Indeciso, Caramon acató su deseo, puestos los ojos en aquella criatura que tenía el don de desconcertarle.

—Si me doblego a tu voluntad es sólo por Crysania —afirmó, ronco su acento a causa de las emociones que lo agitaban—. De estar en juego nuestras vidas, la tuya y la mía, dejaría que te pudrieras en este nido de perversidad.

Raistlin extendió las manos y las posó en ambos lados del cráneo de su gemelo.

—¿Eres sincero? —lo interrogó con ternura, tan acariciadora su voz como sus manos—. ¿De verdad me abandonarías? —insistió en un susurro—. ¿Me habrías matado en aquel lóbrego subterráneo, poco antes del Cataclismo?

El hombretón no atinó a contestar, estaba demasiado confundido. De pronto, sin que mediara una palabra entre ambos, el nigromante se inclinó hacia adelante y besó la frente de su hermano, quien, en un reflejo involuntario, se apartó. Se diría que lo habían marcado con un hierro candente.

Desembarazado de la inquietante zarpa, Caramon miró angustiado aquella enteca faz que tanto le perturbaba.

—¡No lo sé! —contestó en un quebrado murmullo—. ¡Por los dioses, debería eliminarte, pero no estoy seguro de poder hacerlo!

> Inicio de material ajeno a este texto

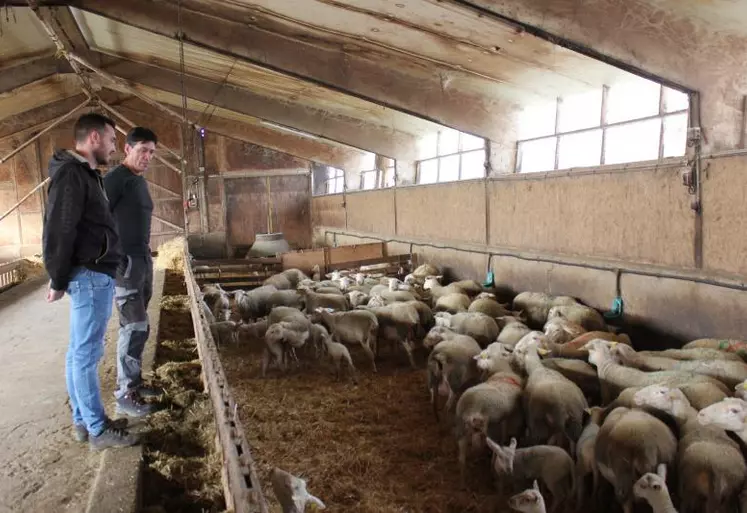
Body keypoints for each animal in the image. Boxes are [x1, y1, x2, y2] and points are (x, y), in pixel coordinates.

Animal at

Convulsionado por el llanto, el corpulento humano enterró el semblante entre sus palmas, al mismo tiempo que, sin proponérselo, apoyaba la cabeza en el negro regazo.

—Cálmate, Caramon —lo consoló el hechicero mientras jugueteaba con su ensortijado cabello—. Mi ósculo será tu talismán, tu salvaguarda. Los hijos de la oscuridad no osarán lastimarte si permaneces bajo mi influjo.